Partager:
Dans le marché quasiment désert du camp de réfugiés palestiniens de Ain el Heloué dans le sud du Liban, Ismaïl Akkaoui dispose des légumes sur un étal, dans l'attente de clients qui oseraient sortir malgré les affrontements.
Les combats qui opposent par intermittence depuis samedi des factions palestiniennes, les plus graves dans ce camp depuis des années, ont fait 11 morts et poussé des centaines de familles à fuir.
"Je suis obligé de sortir de la maison pour vendre des légumes malgré cette situation terrifiante. Sinon, ma famille n'aura pas de quoi vivre", affirme cet homme, les traits creusés, devant son étal.
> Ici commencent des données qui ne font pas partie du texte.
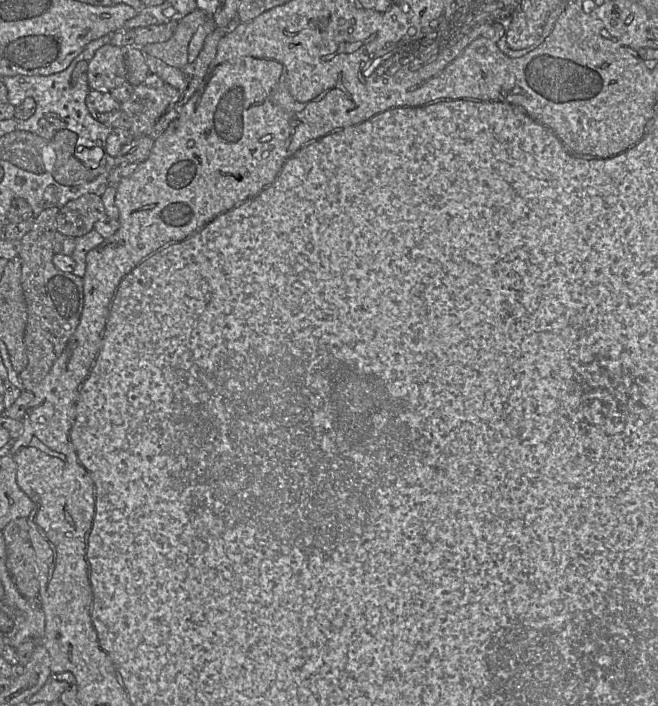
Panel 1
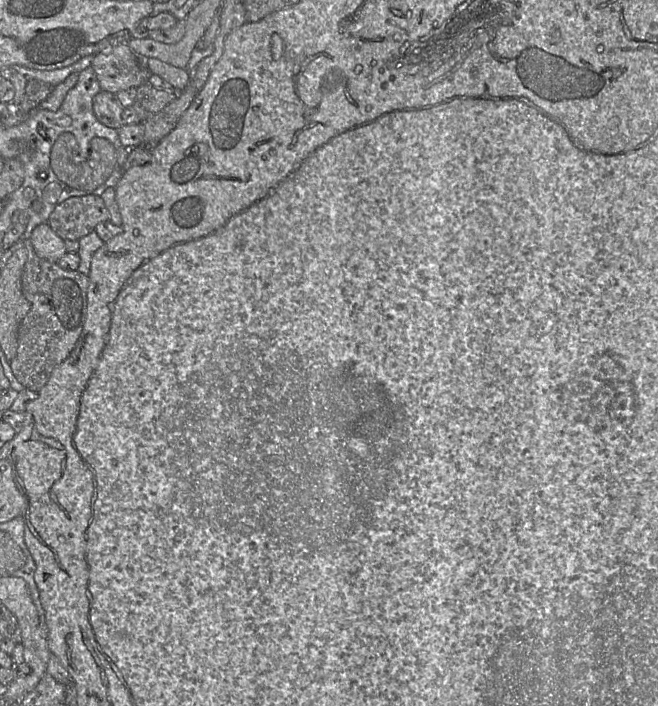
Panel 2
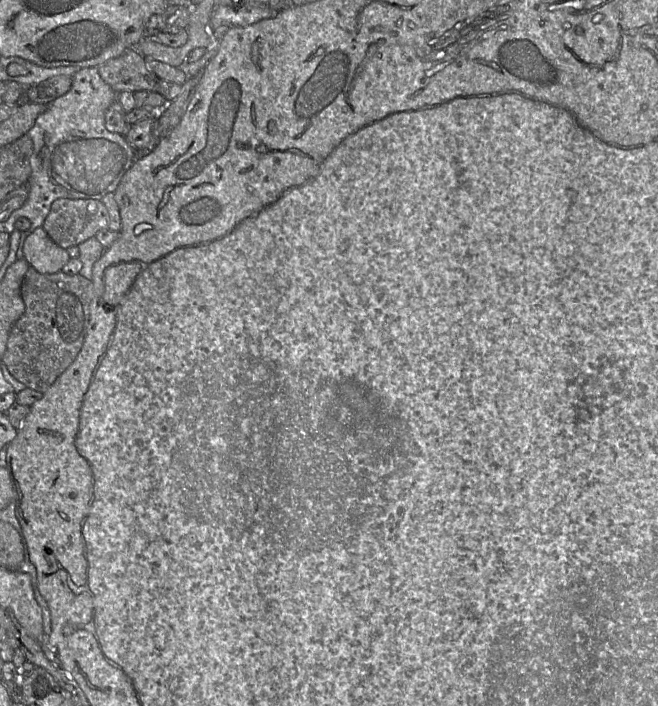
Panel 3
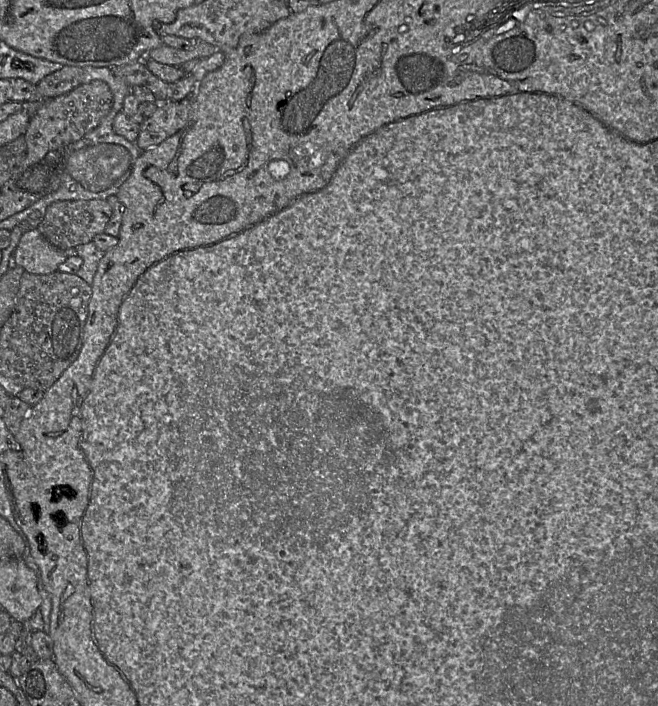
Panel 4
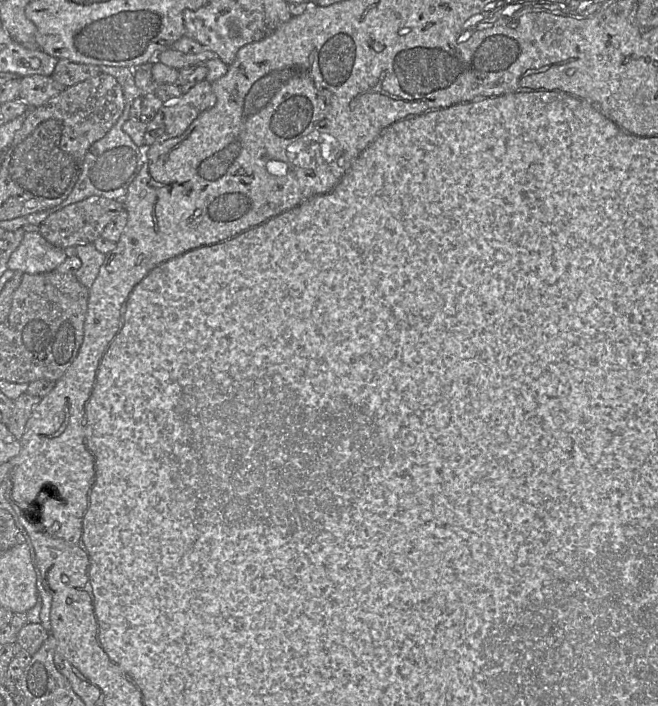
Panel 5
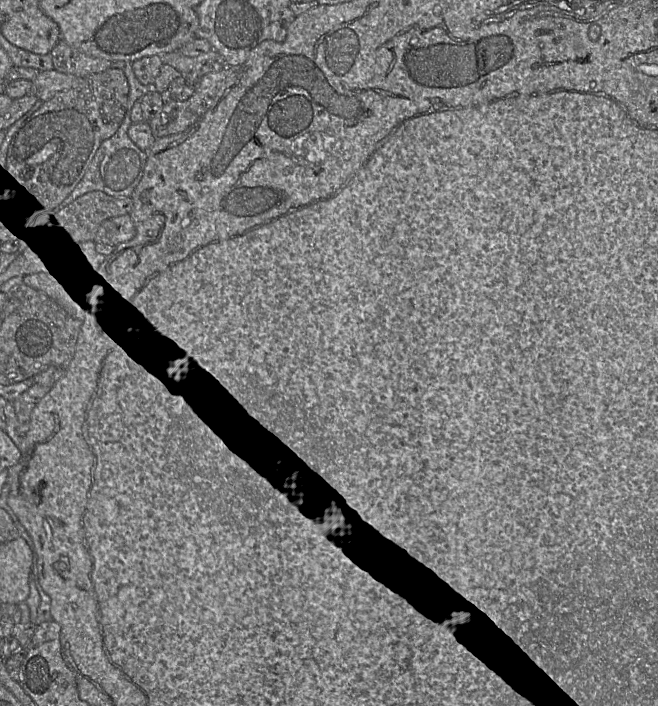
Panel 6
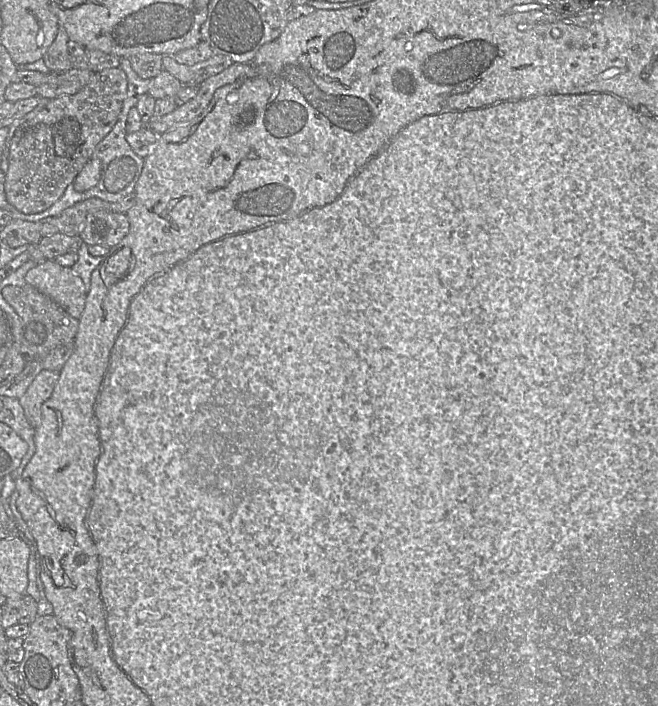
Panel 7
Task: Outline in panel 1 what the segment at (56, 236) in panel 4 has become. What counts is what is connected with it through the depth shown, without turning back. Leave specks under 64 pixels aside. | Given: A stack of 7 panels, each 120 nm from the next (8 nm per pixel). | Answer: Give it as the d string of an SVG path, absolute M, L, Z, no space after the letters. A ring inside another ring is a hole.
M88 193L69 201L59 210L56 220L57 232L77 238L94 229L97 221L109 218L102 202L96 193Z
Peu de commerçants ont suivi son exemple mardi, alors que les sifflements des balles se font entendre par intermittence, selon un correspondant de l'AFP.
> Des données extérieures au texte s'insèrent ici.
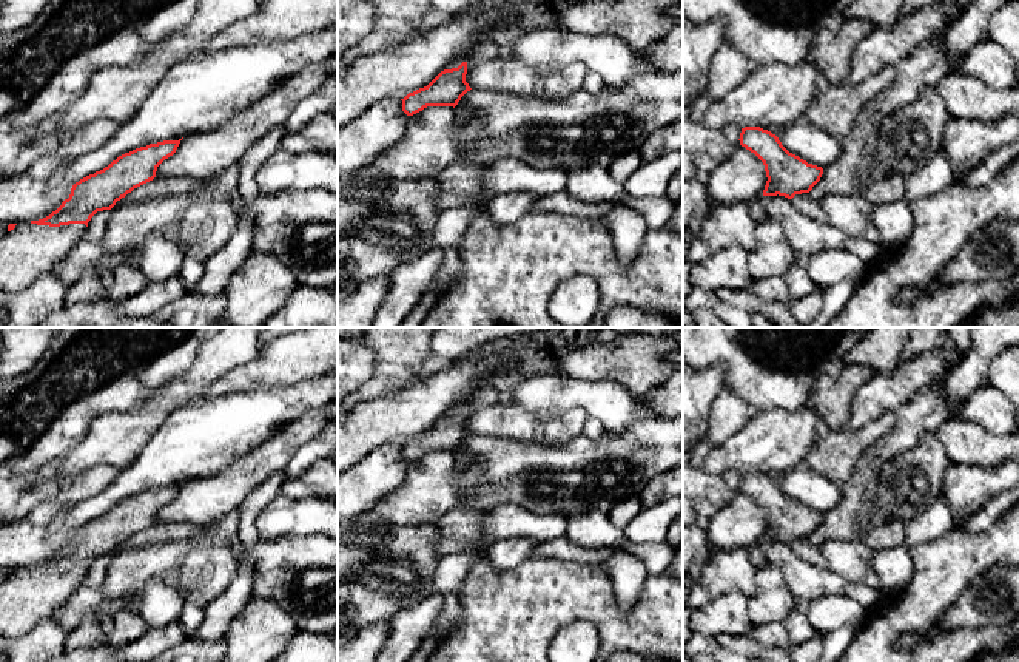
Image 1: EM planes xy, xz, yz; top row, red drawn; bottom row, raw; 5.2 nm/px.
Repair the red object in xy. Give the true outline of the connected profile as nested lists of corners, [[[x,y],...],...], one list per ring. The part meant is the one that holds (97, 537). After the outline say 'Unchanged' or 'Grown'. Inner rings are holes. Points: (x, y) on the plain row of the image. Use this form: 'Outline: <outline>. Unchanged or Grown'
Outline: [[[163,486],[125,498],[76,528],[69,543],[49,562],[9,569],[8,579],[0,583],[0,637],[23,636],[52,616],[83,586],[91,563],[111,556],[134,534],[153,526],[157,512],[176,498],[180,486]]]. Grown

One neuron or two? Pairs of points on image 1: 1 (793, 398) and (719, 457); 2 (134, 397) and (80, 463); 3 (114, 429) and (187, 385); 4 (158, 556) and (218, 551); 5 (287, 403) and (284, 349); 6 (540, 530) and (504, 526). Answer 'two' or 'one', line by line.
1: two
2: two
3: one
4: one
5: two
6: one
Parmi eux, Moukhtar a étalé sur une table des sacs de pain achetés dans la ville voisine de Saïda.
Il indique avoir doublé la quantité de pain. "Les gens achètent deux sacs au lieu d'un, de crainte d'une dégradation de la situation sécuritaire", affirme-t-il.
Dans le quartier Hittin, des carcasses de voitures brûlées témoignent de la violence des combats.
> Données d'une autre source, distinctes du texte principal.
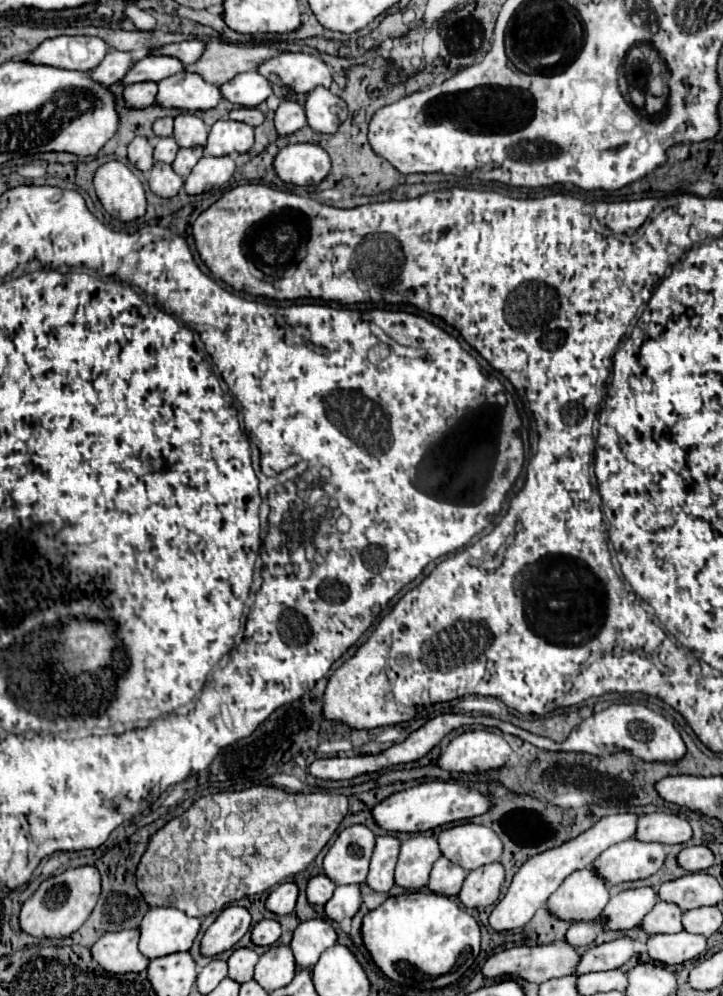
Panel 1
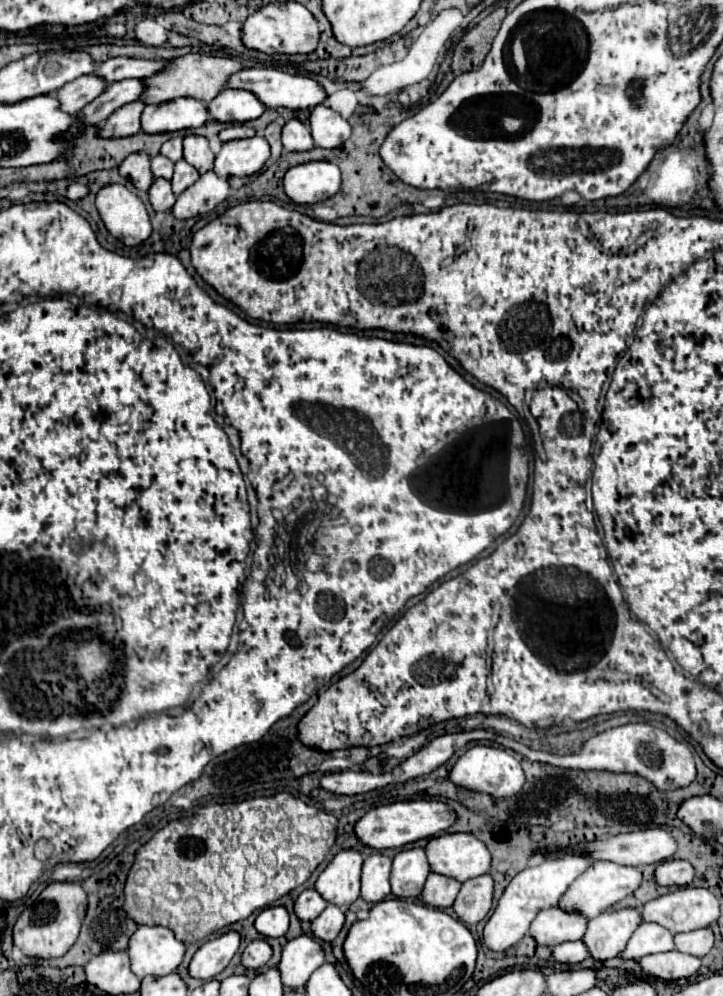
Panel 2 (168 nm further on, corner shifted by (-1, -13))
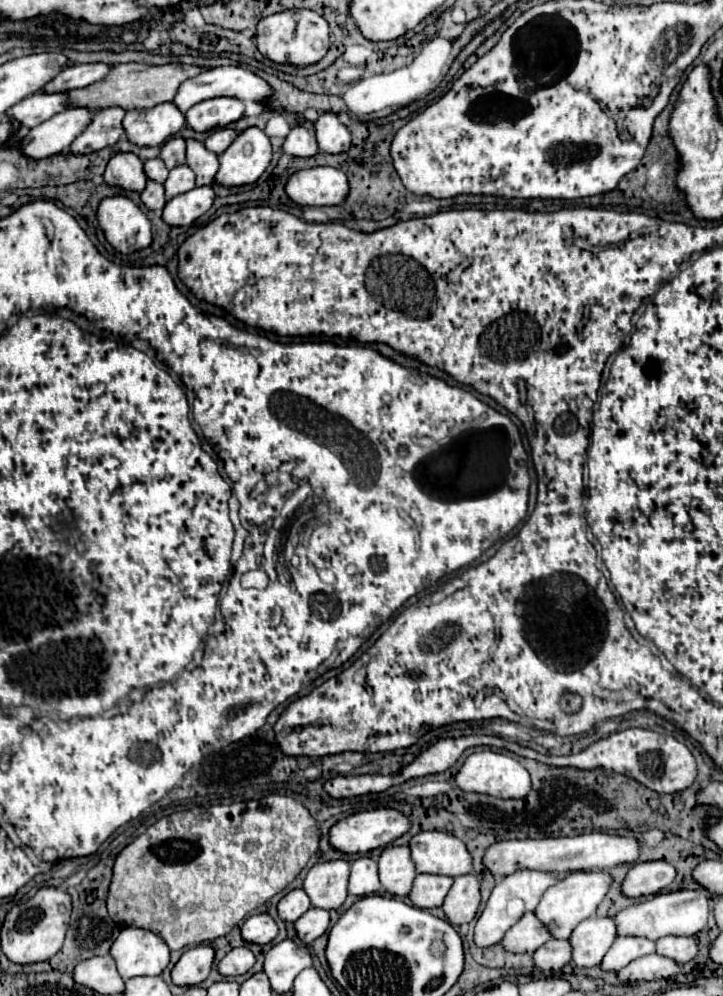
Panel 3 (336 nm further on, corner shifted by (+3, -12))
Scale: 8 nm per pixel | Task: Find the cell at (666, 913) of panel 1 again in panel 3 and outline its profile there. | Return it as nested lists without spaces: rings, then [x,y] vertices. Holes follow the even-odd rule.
[[[617,937],[613,941],[611,949],[605,953],[605,957],[601,961],[601,969],[617,973],[625,965],[629,965],[633,959],[639,959],[653,951],[655,951],[655,943],[647,941],[643,937]]]

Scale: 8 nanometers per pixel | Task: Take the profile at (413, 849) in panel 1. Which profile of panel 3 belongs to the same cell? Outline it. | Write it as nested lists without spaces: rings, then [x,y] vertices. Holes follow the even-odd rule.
[[[387,847],[379,855],[379,879],[381,887],[391,895],[407,895],[415,879],[415,865],[411,861],[409,847]]]

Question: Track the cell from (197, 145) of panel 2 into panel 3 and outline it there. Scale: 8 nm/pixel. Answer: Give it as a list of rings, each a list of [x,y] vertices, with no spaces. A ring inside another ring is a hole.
[[[189,139],[187,141],[187,165],[193,169],[197,177],[197,185],[213,185],[215,175],[219,171],[219,161],[217,155],[205,149],[203,143]]]

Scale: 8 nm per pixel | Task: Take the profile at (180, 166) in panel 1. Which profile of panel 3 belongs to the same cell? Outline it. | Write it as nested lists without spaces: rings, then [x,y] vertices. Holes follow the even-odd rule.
[[[179,165],[169,171],[169,177],[165,181],[165,197],[173,199],[175,195],[187,193],[195,189],[195,173],[187,165]]]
La plupart des quartiers du camp portent le nom des villages palestiniens dont sont originaires les habitants de Aïn el-Héloué, descendants des réfugiés venus au Liban en 1948.
Les affrontements à l'arme automatique et à la roquette antichar se poursuivent par intermittence, malgré l'annonce d'un cessez-le-feu dimanche soir.
Les traces des combats sont particulièrement visibles sur les habitations proches des lignes de front entre les groupuscules islamistes extrémistes et les combattants du mouvement Fatah, principale organisation palestinienne.
Un correspondant de l'AFP a vu des dizaines d'hommes armés, dont des francs-tireurs, des deux côtés, dans les rues jonchées de douilles de balles.
Des centaines de familles ont fui le camp, se réfugiant à Saïda, certains s'installant dans une mosquée de la ville.
- "Violations" -
En vertu d'un accord datant d'une cinquantaine d'années, conclu du temps de la puissance de l'Organisation de libération de la Palestine (OLP) au Liban, l'armée libanaise ne pénètre pas dans les camps de réfugiés où la sécurité est assurée par les factions palestiniennes.
En conséquence, il existe des zones de non-droit au sein des camps et Aïn el-Héloué, le plus grand camp du Liban est connu pour avoir accueilli des extrémistes et des personnes en cavale.
Des obus sont tombés aux alentours des points de contrôle de l'armée aux entrées du camp, poussant notamment écoles et autres institutions publiques à fermer leurs portes à Saïda, la grande ville du sud du Liban
Des affrontements entre groupes rivaux ont souvent lieu à Aïn el-Héloué où vivent 54.000 réfugiés palestiniens, auxquels s'ajoutent des milliers d'autres Palestiniens ayant fui la guerre en Syrie.
Plus de 450.000 Palestiniens sont enregistrés en tant que réfugiés au Liban auprès de l'Unrwa, mais le nombre réel de ceux qui résident toujours au Liban est d'environ 250.000, selon les estimations de l'ONU, en raison de l'émigration massive.
Mounir al-Maqdah, un haut responsable du Fatah assure que toutes les parties veulent mettre en place un cessez-le-feu durable.
"Nous nous efforçons de mettre un terme aux violations" du cessez-le-feu, a-t-il affirmé.
Des mesures sont prises pour renforcer la force de sécurité conjointe chargée de contrôler le camp, parallèlement au "retrait des hommes armés des rues, et à la formation d'une commission d'enquête pour identifier les personnes impliquées", selon lui.
Le responsable palestinien exprime cependant la crainte que le but de ces affrontements soit de "pousser les habitants du camp à l'exode".